Conclusions and further reading

Hopefully, if you’ve read all the way until this point, you should probably agree that accepting real numbers as we commonly do is not as straightforward a philosophical position as it might have seemed, and that bringing in the full power of non-computable numbers also brings with it some rather counterintuitive things that don’t seem to physically make sense.

Where do we go from here? One reaction would be to reject non-computable mathematics entirely and become a constructivist. While I mentioned that computable numbers are not necessarily nice to work with, there is nonetheless a large body of beautiful mathematics, built around examining the intricate relations between theorems from classical mathematics and the formal languages that can prove them (possibly in a weaker form).
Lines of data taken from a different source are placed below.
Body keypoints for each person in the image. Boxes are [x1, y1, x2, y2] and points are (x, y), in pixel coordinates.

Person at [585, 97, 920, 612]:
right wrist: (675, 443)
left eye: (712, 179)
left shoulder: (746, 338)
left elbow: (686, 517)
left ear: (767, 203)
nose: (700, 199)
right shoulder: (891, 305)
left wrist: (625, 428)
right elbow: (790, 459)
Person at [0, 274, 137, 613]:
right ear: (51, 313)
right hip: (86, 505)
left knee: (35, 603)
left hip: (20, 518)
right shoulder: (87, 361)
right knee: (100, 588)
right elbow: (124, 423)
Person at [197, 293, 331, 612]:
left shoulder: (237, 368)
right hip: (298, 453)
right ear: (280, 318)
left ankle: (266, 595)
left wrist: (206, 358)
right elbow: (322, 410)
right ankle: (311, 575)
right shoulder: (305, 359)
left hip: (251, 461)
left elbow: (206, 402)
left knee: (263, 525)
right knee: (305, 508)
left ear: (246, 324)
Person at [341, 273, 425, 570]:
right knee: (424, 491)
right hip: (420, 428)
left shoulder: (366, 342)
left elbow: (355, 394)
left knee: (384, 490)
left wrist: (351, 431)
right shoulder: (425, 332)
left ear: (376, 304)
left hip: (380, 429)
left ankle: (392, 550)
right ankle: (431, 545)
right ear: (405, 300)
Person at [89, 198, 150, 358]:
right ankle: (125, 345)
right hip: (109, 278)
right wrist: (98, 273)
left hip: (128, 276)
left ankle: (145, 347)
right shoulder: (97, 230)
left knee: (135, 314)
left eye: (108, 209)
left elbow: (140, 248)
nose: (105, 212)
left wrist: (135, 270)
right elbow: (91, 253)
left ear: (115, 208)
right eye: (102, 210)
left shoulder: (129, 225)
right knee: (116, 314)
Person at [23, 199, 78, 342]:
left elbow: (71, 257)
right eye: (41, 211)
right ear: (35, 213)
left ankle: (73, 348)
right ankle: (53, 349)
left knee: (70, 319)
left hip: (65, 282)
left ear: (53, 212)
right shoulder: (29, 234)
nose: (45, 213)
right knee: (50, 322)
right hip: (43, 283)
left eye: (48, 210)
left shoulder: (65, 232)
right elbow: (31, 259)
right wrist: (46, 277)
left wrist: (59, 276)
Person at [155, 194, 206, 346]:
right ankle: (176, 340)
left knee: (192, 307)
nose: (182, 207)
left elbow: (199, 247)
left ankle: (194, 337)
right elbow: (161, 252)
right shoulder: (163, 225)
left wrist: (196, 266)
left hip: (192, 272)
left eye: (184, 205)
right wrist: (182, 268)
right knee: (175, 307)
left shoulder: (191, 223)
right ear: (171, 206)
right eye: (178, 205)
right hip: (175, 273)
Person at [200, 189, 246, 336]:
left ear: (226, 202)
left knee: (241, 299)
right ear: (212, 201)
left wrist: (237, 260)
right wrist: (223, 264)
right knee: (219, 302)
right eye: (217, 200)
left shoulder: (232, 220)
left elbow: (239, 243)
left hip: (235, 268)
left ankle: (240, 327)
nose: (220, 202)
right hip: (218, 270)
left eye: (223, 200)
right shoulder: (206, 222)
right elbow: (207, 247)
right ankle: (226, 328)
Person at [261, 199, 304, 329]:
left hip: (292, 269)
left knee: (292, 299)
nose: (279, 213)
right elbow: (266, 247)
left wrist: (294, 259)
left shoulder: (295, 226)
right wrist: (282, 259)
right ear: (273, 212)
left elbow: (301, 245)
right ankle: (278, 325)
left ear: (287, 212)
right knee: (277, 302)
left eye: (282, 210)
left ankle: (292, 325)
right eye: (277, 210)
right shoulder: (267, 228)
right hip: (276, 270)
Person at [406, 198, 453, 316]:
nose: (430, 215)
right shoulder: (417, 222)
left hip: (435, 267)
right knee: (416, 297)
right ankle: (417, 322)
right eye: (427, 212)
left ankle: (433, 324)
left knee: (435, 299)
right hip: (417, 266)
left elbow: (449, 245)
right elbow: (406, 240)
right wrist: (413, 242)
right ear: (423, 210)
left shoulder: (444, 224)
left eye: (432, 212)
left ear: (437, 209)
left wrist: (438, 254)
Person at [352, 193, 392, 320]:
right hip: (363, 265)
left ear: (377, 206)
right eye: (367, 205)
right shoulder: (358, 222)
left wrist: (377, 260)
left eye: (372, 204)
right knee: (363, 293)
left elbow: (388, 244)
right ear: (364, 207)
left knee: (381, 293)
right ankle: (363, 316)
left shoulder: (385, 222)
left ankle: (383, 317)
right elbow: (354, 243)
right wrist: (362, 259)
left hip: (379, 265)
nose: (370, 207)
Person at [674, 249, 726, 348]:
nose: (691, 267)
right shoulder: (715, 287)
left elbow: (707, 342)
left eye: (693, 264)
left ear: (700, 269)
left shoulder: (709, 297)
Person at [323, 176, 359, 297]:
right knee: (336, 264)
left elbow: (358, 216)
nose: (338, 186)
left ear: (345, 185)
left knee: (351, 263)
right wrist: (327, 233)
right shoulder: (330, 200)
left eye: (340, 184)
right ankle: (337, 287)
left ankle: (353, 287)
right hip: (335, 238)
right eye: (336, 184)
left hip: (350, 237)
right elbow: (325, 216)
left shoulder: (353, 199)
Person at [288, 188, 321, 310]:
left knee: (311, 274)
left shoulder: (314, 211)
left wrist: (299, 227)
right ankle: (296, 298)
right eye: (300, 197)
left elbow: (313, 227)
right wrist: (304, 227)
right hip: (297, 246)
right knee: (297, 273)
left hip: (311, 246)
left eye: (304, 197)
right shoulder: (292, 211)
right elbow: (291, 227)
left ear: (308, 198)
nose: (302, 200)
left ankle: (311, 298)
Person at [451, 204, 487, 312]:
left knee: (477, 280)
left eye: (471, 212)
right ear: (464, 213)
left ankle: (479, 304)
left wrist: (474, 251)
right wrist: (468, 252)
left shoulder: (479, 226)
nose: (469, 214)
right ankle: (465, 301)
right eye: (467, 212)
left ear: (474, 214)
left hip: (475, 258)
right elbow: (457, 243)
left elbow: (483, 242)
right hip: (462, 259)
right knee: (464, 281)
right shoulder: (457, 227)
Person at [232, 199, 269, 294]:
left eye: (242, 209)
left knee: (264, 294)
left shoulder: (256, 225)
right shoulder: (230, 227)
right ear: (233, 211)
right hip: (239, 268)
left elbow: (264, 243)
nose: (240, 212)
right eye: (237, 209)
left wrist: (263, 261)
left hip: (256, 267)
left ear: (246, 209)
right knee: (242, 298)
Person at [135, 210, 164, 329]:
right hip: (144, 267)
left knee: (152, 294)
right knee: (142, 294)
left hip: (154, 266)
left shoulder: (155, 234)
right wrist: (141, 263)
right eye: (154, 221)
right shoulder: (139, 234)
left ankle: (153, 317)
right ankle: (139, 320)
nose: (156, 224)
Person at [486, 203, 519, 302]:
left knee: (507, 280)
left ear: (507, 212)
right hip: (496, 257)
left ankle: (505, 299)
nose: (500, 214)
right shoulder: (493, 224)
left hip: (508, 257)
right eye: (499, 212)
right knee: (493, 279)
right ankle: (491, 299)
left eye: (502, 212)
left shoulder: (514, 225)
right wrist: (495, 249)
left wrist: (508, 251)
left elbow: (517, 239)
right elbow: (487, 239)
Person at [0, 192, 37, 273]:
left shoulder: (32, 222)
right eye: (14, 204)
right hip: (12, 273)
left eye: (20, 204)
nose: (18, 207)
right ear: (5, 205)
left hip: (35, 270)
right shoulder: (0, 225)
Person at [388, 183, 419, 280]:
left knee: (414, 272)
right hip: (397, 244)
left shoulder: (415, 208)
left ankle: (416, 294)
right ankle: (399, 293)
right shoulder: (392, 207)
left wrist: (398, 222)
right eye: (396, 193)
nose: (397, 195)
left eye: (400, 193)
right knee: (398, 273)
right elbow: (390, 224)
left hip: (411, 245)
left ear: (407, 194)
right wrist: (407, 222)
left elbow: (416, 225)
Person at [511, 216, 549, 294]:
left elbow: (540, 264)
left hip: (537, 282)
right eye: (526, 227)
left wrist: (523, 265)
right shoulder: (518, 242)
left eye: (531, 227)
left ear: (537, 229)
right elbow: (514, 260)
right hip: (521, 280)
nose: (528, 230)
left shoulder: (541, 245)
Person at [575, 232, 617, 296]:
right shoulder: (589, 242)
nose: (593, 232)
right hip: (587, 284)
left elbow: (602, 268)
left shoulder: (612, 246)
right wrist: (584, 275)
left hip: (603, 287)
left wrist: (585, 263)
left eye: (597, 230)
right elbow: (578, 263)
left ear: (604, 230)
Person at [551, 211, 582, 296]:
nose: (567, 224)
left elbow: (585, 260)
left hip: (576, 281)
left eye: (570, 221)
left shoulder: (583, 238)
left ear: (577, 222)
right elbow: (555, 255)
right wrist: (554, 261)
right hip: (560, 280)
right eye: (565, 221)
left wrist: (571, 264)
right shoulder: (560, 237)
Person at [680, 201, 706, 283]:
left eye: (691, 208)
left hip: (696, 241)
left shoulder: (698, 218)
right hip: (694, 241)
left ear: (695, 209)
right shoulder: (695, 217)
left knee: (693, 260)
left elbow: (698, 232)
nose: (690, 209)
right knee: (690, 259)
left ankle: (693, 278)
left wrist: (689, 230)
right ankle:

Some go all the way into exploring parallel mathematical universes.

If you think Intuitionism is a bit too restrictive, see Predicativism[^predicative], which posits that one can only define a set if all it’s elements are already “accessible”. One practical consequence of this is that we cannot form infinite power sets, so that the set of real numbers cannot be constructed, but can be “approximated” by a hierarchy of countable sets.

From the physics side, see the recent work by Nicolas Gisin, who has been arguing that physics should reject classical logic (and non-computable numbers) and embrace intuitionism.

  1. The formal construction of real numbers seems rarely taught in most curricula, even in mathematics. 

  2. J. Stillwell, Reverse Mathematics, Princeton University Press, (2018). 

  3. I’m being less than entirely formal here, but to be rigorous, we should interpret $p \le x$ and $q \le y$ as $p \in x$ and $q \in y$. 

  4. One should think of “language” as programming language here. The actual definition uses Turing machines. A fundamental result about Kolmogorov complexity is that up to a constant term, it doesn’t matter which Turing Machine we use. 

  5. More precisely, they are indistinguishable from random noise by any computable statistical test. 

  6. Sadly, computable numbers are not especially nice to work with mathematically. 

  7. My wording is ambiguous here, but by and large in this section, by “Universe”, I mean “The empirical universe”, i.e. the “physical reality” that sciences tries to describe. 

  8. Thanks to Dashiell Stander for pointing that out to me. 

  9. The word “Apocalypse” here should be understood as both “The End of the World as we know it” and “Cosmic Revelation”.